Aux yeux de la Commission européenne, le budget de la France est "à risque". Crédits : Jean-Luc Flémal - Maxppp

Les bons et les mauvais points : séance de distribution des prix hier avec les analyses budgétaires de la Commission européenne sur les budgets des Etats de l'Union. Au nord de la zone euro, la plupart des pays ressortent avec des notes positives. En revanche, de la France aux économies du sud les critiques abondent.

On est à peine dans ce type de schéma, un peu caricatural, car il souffre de quelques exceptions  mais on voit bien le contraste qui perdure et qui, plus inquiétant,  se renforce  entre des économies du nord bien en cour pour leur gestion des finances publiques, et celles qui ont toujours du mal à rentrer dans les clous.  On va s’arrêter sur les perdants du tour de l’équilibre budgétaire.  Italie, France,  mais aussi Portugal, Belgique, Autriche et Slovénie. A première vue on ne voit pas très bien ce qui rassemble ces états dans la catégorie des mauvais élèves car leur situation est très hétérogène ! 

Ils ont tous réduit leurs déficits, mais insuffisamment, notamment pour  la France. 
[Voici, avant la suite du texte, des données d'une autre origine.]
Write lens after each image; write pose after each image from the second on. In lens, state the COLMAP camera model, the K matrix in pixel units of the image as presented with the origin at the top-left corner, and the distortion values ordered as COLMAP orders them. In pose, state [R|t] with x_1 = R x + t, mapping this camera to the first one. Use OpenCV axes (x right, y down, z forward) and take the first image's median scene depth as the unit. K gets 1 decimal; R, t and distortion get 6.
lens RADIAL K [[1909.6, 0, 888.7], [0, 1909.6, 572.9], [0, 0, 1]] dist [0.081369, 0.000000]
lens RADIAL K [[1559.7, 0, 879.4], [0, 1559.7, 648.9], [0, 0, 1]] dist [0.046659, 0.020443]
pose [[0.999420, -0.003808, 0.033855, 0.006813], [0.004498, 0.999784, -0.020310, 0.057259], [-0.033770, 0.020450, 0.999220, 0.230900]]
Ou alors avec quelques ratés, comme l’Espagne, mais ils sont presque tous passés sous la barre des 3 % . Après quoi, vu de Bruxelles on aligne ceux qui ne continuent pas à faire la chasse  systématique aux déficits. C’est la tendance qui compte. Il ne suffit pas d’arriver une année avec un déficit présentable, il faut renouveler l’exercice, et cela c’est difficile. Car il suffit de circonstances exceptionnelles pour que ça remonte. Renflouements d’établissements bancaires en Italie et en Slovénie, afflux de migrants en 2015-2016 en Autriche, Renforcement des dépenses pour la sécurité en France... Cela pèse sur les finances publiques, ça ralentit les efforts. Ce qui signifie qu’il faut pouvoir justifier le moindre écart sur les déficits. 
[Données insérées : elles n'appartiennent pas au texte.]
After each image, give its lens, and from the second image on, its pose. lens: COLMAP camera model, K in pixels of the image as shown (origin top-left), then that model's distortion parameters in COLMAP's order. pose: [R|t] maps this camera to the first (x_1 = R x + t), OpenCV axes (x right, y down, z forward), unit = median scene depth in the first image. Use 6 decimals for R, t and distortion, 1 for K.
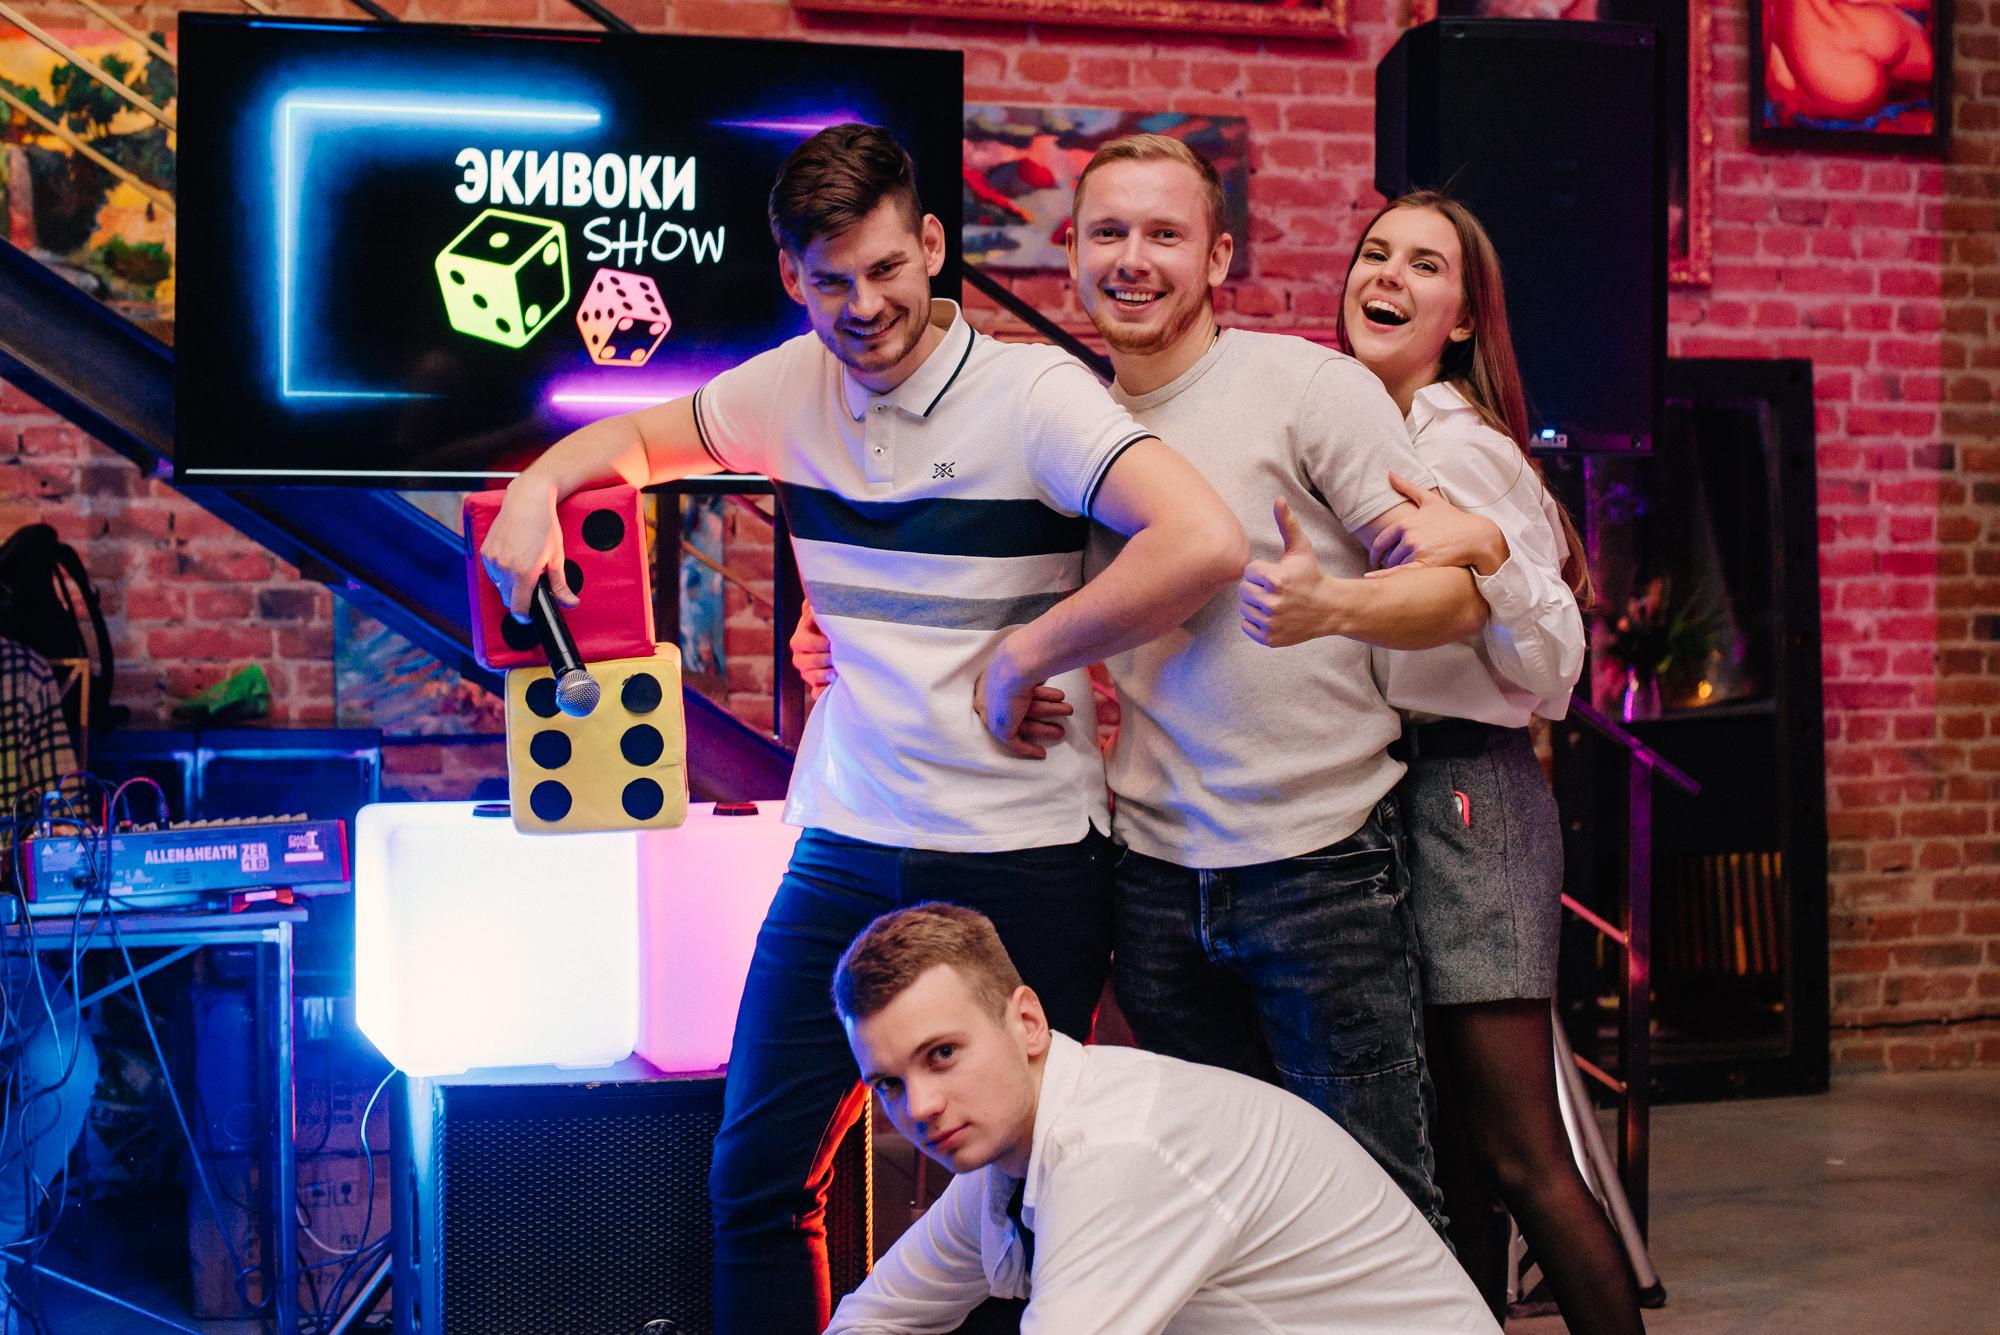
lens RADIAL K [[6318.6, 0, 991.6], [0, 6318.6, 678.5], [0, 0, 1]] dist [-0.147532, 0.000000]
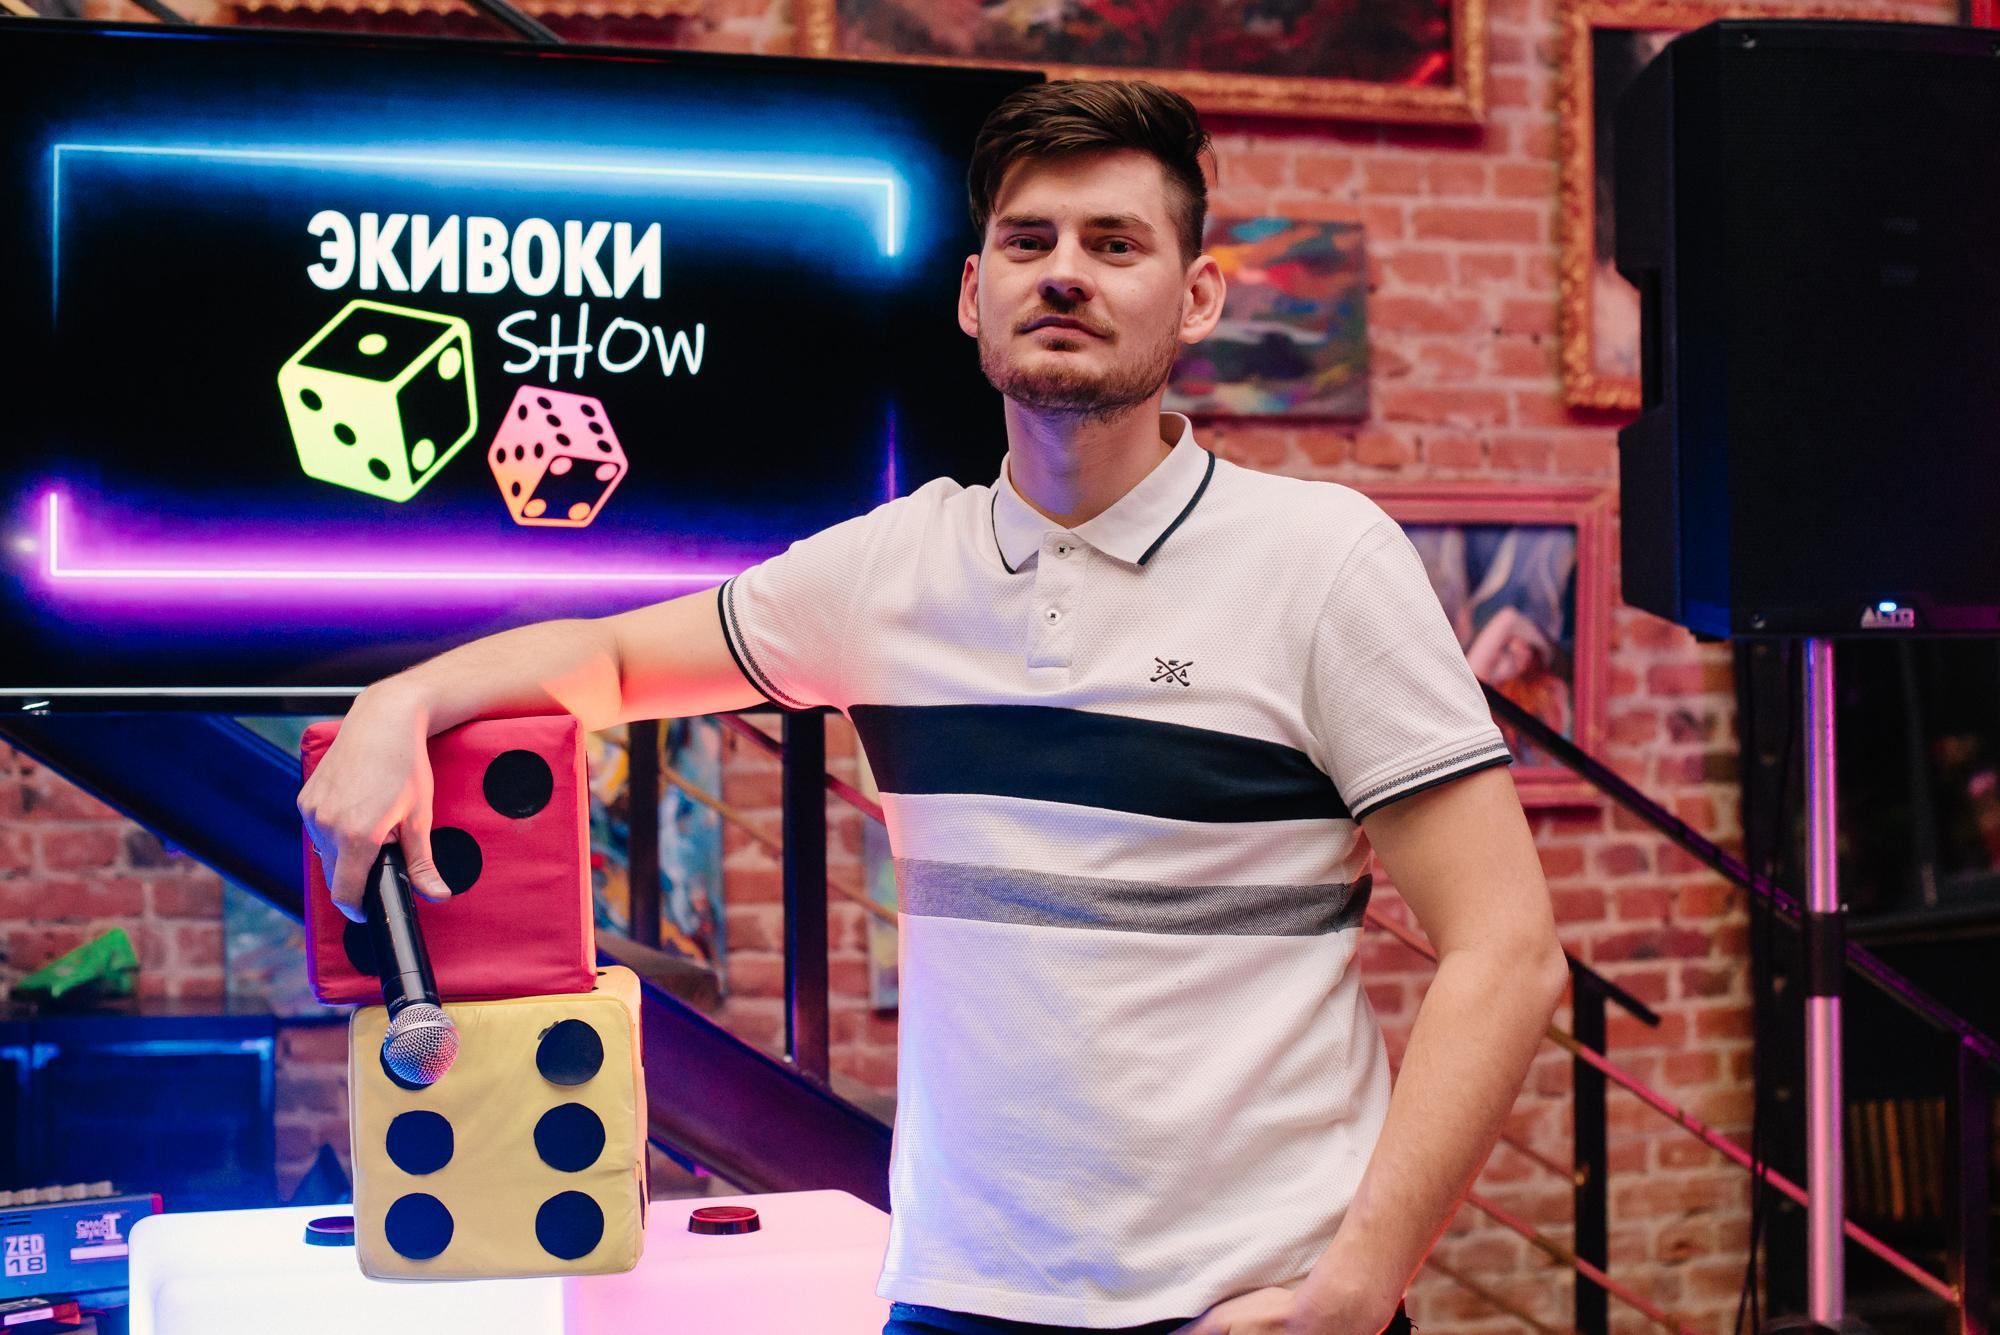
lens RADIAL K [[6318.6, 0, 1005.5], [0, 6318.6, 625.2], [0, 0, 1]] dist [-0.147532, 0.000000]
pose [[0.999904, -0.013838, 0.000455, -0.010407], [0.013845, 0.999183, -0.037961, -0.012301], [0.000071, 0.037963, 0.999279, 0.317218]]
Mais la Commission est aussi très pointilleuse sur la dette

Et elle le sera sans doute de plus en plus. Si les déficits européens sont, pour la plupart ramenés autour de 1 et demi pour cent, pour la dette, c’est plus inquiétant : L’Italie et le Portugal sont à plus de 130  %, mais l’Espagne vient de dépasser les 100 % et la Belgique plus encore. Des dettes qui sont très différentes d’un pays à l’autre, bien difficiles à maîtriser, quand bien même les taux sont bas et que des pays comme l’Autriche et la Belgique ont émis des emprunts à très longue durée, à 7O et même 100 ans qui peuvent être à des taux négatifs. 

Mais le plus inconfortable c’est encore d’être abonné à la dette et  en même temps aux déficits. Ce qui est  le cas de la France qui cumule dette publique, dette des ménages et des entreprises. Et cela, c’est plus ennuyeux. Tant que les  taux restent bas, on s’en inquiète moins, mais la dette continue néanmoins de gonfler. 

Pour diminuer l’endettement, comme le demande la Commission européenne, que faudrait-il faire ? 

IL y a plusieurs réponses mais il y a une corrélation : faire le plus de croissance possible. Le Japon en est l’illustration a contrario, qui cumule gros endettement et faible croissance. L’Italie en prendre chemin. La difficulté en revanche, c’est de trouver la clé d’une politique de relance qui soit efficace, avec un peu plus d’inflation,  et supportable par le plus grand nombre : les Japonais ne l’ont toujours pas trouvée malgré les "Abenomics".  Les Européens non plus.